%%
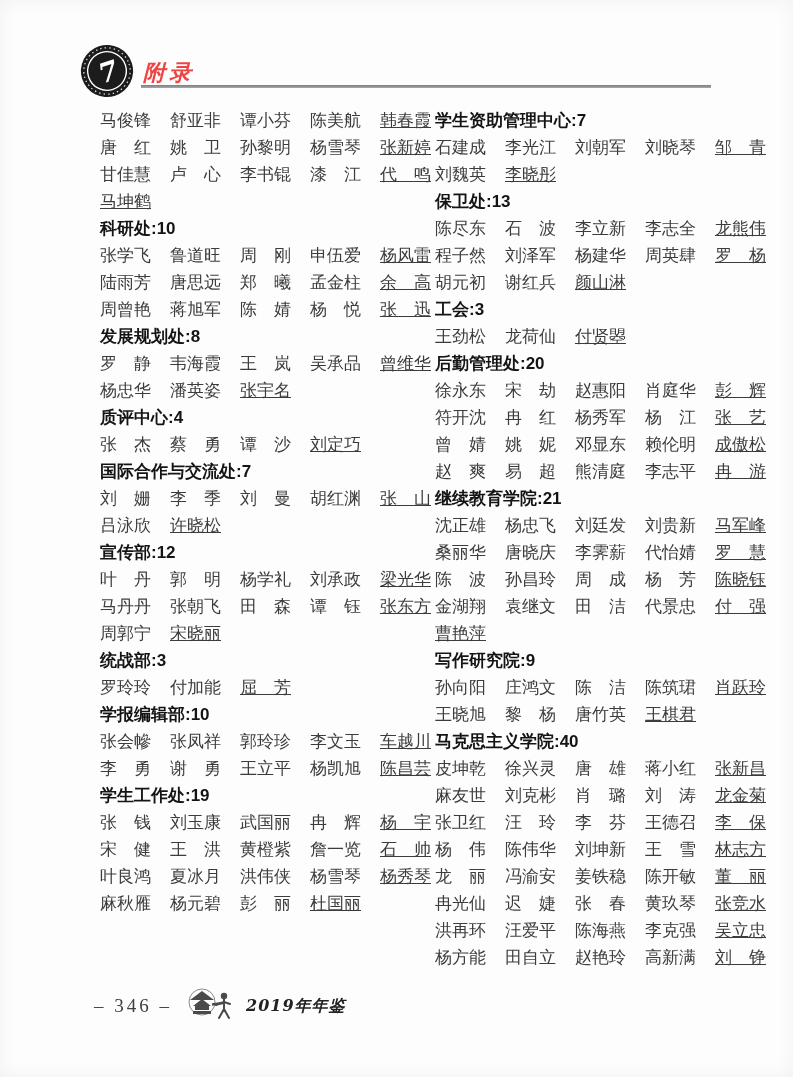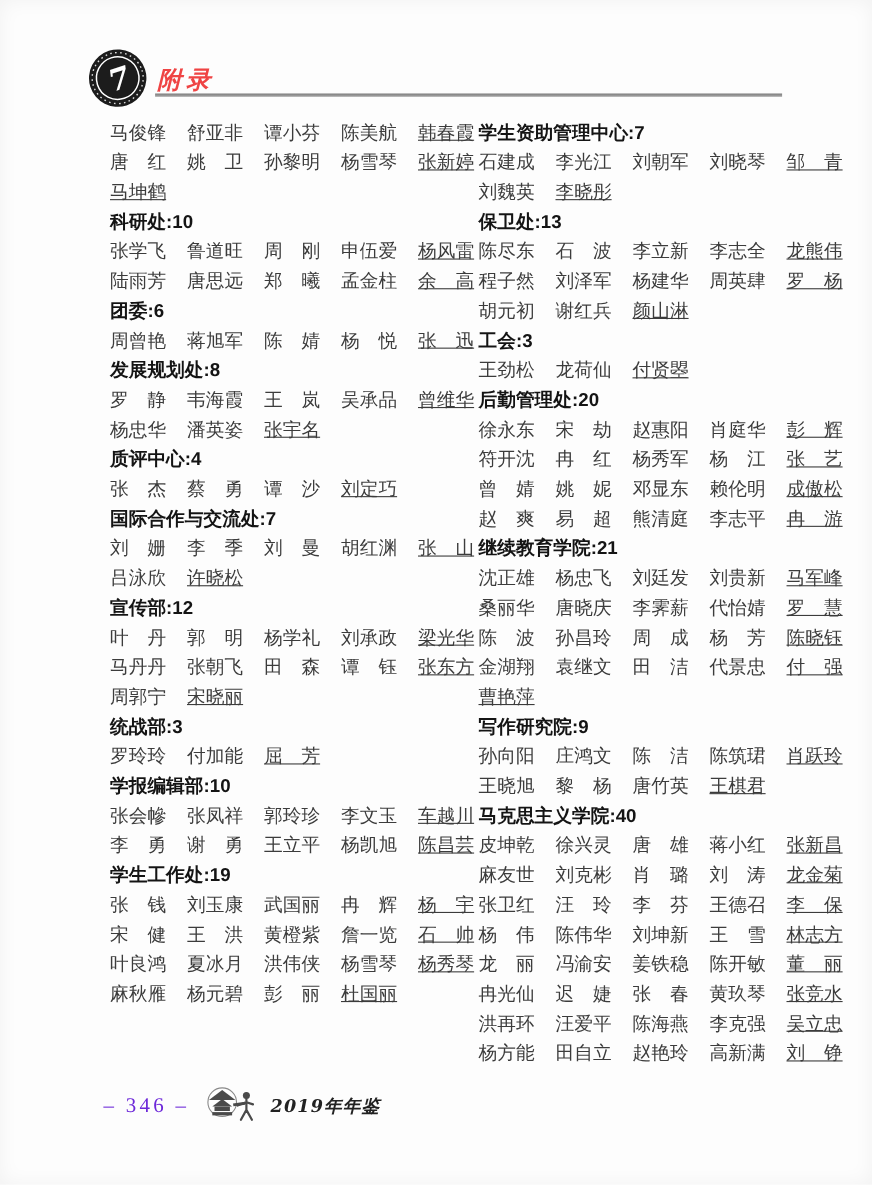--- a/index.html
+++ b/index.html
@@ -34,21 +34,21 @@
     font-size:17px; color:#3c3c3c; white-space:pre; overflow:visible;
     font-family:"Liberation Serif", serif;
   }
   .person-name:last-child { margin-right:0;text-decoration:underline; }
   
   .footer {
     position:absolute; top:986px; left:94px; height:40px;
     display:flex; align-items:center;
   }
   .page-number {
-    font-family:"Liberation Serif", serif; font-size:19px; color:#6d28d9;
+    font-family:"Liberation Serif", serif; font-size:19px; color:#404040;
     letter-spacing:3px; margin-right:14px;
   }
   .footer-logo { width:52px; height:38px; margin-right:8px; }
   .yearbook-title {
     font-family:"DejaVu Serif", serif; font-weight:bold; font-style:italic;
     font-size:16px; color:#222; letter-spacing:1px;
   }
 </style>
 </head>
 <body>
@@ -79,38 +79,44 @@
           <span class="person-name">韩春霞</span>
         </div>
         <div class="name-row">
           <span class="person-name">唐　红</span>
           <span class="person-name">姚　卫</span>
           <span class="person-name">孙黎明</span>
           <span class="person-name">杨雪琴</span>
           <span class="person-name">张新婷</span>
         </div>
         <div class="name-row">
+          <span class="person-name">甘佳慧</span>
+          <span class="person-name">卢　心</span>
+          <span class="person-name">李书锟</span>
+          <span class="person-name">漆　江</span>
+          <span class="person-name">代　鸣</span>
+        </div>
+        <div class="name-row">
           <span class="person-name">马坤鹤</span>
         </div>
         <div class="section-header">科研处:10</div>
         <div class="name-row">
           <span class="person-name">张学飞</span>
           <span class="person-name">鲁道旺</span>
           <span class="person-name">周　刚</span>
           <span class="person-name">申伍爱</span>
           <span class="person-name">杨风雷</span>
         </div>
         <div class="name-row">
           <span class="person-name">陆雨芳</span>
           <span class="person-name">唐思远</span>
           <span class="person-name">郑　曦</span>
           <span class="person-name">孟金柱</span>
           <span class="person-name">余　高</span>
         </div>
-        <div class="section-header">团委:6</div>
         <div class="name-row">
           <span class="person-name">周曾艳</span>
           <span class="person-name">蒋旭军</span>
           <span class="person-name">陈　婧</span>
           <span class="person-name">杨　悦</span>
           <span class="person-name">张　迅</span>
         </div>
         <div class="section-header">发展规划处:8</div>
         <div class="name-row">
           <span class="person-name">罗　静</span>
%%
%%
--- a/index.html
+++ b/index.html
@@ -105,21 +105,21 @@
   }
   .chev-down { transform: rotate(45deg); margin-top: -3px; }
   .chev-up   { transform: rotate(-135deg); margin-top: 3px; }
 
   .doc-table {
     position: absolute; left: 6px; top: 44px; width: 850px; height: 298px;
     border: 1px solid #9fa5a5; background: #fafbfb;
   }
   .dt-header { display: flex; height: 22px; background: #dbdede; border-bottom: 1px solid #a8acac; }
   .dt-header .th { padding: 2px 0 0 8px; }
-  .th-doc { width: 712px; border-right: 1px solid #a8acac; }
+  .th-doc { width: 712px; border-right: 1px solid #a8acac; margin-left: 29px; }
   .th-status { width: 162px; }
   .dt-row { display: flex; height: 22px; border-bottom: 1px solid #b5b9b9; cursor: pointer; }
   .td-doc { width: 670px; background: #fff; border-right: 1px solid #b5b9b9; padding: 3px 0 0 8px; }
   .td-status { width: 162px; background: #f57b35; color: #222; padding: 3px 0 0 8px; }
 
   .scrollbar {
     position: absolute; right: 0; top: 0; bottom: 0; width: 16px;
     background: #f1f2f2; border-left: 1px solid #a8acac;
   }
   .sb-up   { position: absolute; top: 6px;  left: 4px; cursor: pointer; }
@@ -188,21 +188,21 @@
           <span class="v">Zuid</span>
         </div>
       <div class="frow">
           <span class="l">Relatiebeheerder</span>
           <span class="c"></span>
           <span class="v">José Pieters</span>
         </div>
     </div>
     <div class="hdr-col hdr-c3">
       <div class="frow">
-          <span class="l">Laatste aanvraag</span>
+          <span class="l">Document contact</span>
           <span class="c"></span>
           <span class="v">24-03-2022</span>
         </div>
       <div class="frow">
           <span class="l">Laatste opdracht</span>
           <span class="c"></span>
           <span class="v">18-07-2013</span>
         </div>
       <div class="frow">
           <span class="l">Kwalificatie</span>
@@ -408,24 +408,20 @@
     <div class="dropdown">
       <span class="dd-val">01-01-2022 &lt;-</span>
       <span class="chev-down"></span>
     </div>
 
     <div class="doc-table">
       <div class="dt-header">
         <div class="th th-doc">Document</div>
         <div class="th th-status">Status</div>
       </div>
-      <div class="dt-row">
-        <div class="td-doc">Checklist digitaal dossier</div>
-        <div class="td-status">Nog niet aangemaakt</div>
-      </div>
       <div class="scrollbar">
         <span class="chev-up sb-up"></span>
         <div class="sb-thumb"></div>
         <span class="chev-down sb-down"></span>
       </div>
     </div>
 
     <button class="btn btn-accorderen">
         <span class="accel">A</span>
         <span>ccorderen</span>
%%
%%
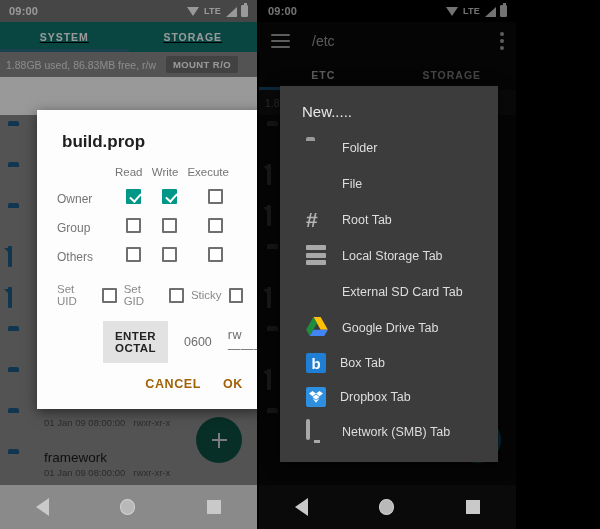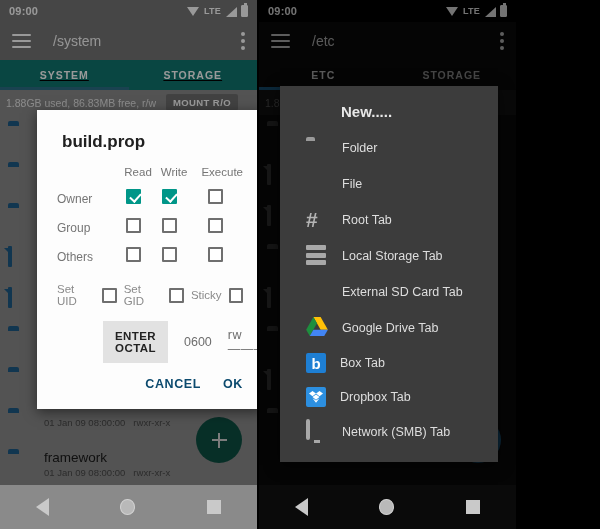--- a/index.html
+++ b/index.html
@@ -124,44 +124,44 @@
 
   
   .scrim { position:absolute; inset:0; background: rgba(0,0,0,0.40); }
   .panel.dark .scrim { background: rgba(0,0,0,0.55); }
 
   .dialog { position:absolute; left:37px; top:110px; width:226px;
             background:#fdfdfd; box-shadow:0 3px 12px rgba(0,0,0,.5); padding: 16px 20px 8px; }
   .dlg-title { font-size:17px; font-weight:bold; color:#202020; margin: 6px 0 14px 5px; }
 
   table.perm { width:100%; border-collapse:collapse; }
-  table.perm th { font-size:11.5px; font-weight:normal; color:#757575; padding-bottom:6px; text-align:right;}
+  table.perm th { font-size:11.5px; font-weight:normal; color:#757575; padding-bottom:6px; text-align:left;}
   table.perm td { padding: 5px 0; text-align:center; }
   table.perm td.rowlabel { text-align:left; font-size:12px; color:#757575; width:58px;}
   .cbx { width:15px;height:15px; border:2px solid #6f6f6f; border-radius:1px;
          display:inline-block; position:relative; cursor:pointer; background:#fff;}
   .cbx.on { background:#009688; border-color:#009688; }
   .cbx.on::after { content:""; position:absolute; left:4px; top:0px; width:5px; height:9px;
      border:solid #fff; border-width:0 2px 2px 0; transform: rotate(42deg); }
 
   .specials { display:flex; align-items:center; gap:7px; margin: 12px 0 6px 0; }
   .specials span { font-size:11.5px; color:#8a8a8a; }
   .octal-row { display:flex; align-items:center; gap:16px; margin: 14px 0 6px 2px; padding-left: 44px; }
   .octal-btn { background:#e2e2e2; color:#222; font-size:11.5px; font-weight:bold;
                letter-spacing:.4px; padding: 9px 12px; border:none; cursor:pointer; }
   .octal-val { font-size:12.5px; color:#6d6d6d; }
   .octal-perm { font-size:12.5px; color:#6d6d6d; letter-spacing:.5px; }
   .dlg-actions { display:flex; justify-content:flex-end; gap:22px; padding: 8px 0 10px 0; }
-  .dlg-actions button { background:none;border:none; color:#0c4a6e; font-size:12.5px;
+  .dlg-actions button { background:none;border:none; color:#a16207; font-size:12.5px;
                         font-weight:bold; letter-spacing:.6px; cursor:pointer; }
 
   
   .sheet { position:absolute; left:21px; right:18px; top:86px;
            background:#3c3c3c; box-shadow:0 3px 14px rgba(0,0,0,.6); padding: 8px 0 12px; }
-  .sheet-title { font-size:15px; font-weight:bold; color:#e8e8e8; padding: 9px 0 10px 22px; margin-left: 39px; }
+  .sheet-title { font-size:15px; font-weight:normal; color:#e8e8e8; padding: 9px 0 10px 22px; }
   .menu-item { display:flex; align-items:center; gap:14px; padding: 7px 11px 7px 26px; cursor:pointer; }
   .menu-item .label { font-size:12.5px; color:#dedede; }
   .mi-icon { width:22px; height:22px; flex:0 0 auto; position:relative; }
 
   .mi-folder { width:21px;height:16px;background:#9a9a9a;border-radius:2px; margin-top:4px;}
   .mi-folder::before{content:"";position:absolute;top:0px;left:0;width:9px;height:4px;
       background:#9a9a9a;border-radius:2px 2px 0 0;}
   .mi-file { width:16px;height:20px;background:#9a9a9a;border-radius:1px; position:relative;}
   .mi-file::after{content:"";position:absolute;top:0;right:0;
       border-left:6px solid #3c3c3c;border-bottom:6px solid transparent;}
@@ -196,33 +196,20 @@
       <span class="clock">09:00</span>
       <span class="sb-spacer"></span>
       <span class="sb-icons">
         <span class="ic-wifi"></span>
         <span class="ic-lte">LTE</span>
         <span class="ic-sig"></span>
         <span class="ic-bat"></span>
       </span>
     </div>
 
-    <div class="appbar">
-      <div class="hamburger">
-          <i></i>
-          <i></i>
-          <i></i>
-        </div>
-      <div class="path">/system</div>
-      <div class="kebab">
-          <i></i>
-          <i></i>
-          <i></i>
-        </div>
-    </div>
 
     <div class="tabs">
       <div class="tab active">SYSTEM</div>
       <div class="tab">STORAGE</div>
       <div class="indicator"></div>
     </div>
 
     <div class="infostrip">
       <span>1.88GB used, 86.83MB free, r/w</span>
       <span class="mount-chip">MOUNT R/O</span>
%%
§ TASK DIRECTIONS: For the string "scrim", show each line of the entries above where it occurs.

§ WRITTEN RESPONSE:
   .scrim { position:absolute; inset:0; background: rgba(0,0,0,0.40); }
   .panel.dark .scrim { background: rgba(0,0,0,0.55); }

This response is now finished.